Tan pronto como llegó a su casa, nuestro hombre llamó alegremente a su mujer y le dijo:

— Esposa, hoy he hecho el mejor negocio de mi vida. He comprado por quinientos taels una palanca mágica con la cual se puede llevar todo el peso que se quiera sin que se note fatiga alguna.

La mujer, estupefacta, se quedó mirando aquel carcomido bastón que le enseñaba su marido; le parecía imposible que tal cosa pudiera ser verdad.

— Tiene muy mal aspecto, ya lo sé — dijo el marido—, pero eso lo arreglaré yo en un momento. Llevaré la palanca a que la pulan y la limpien cuidadosamente para que sea un objeto digno de mí.

Al día siguiente, el comerciante, tal como se lo había dicho a su esposa, llevó la palanca al mejor carpintero de la ciudad y la hizo pulir y reparar cuidadosamente. Luego, cuando el bastón hubo quedado liso y reluciente como si fuera nuevo, lo cogió y se fue corriendo a su casa. Su mujer ya le esperaba. Al verle llegar le preguntó enseguida:

— Qué, marido, ¿vienes ya con la palanca reparada?

— Sí, fíjate qué bien ha quedado. Ahora ya es una palanca digna de un rico comerciante como yo, ¿no te parece?

— Desde luego, ahora es otra cosa. Por cierto, ardo en deseos de probar esas virtudes mágicas que dices que tiene, ¿me permites? — dijo la mujer alargando la mano.

El marido le tendió la vara y la mujer se apresuró a cargarla con dos paquetitos a cada lado. Entre los dos no debían pesar más allá de diez kilos. Muy satisfecha, la mujer trató de levantar la palanca con una sola mano, pero no lo logró. La cogió luego con las dos y tampoco. Entonces riéndose burlonamente le dijo a su marido:

— ¿Esto es una palanca mágica? ¿Estás seguro? Creía que eras más listo, te has dejado engañar como un tonto.

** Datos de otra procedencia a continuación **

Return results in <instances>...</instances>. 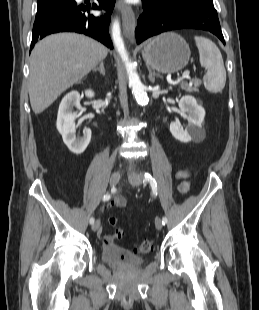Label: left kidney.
I'll use <instances>...</instances> for the list:
<instances>
[{
  "instance_id": "1",
  "label": "left kidney",
  "mask_w": 259,
  "mask_h": 310,
  "mask_svg": "<svg viewBox=\"0 0 259 310\" xmlns=\"http://www.w3.org/2000/svg\"><path fill=\"white\" fill-rule=\"evenodd\" d=\"M179 108L183 113H187L188 125L183 129L178 120L171 122L170 132L173 137L183 143L201 140L204 137L202 130V122L205 117L204 108L190 95L180 99Z\"/></svg>"
}]
</instances>
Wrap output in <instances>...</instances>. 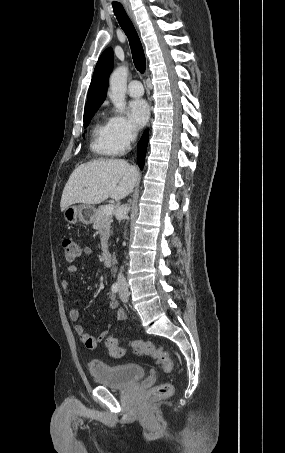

El comerciante cogió de un tirón la palanca y dijo a su esposa:

— Las mujeres no valéis para nada. Ya verás como yo la levanto.

Añadió diez kilos más de peso a cada lado de la vara y echando una retadora mirada a su mujer trató de levantar los paquetes, pero por mucho que se esforzó no lo logró. El codicioso comerciante no podía explicarse qué había pasado. Por más que se rompía la cabeza pensando en aquello no lograba descifrar aquel misterio... Y sin embargo, era bien sencillo. Lo que había pasado, sencillamente, era que al pulir aquella vara con el cepillo el carpintero había arrancado los pelos mágicos del buey sagrado, que habían quedado adheridos a ella y desde aquel momento la palanca había perdido todas sus virtudes prodigiosas y con ellas todo su poder.

FIN

FICHA DE TRABAJO

VOCABULARIO

A diestro y siniestro: En todas las direcciones

Boyero: Persona que tiene por oficio cuidar o conducir bueyes.

Carcomido: Madera que ha sido atacada por el insecto de la carcoma.

Estupefacto: Que está muy sorprendido, asombrado o desconcertado ante algo poco habitual, y no comprende lo que pasa ni sabe cómo reaccionar.

Fardo: Paquete de tela, papel, etc., que contiene ropa u otros enseres para poder transportarlos de un lugar a otro.

Prodigio: Suceso extraordinario y maravilloso que no puede explicarse por las leyes regulares de la naturaleza.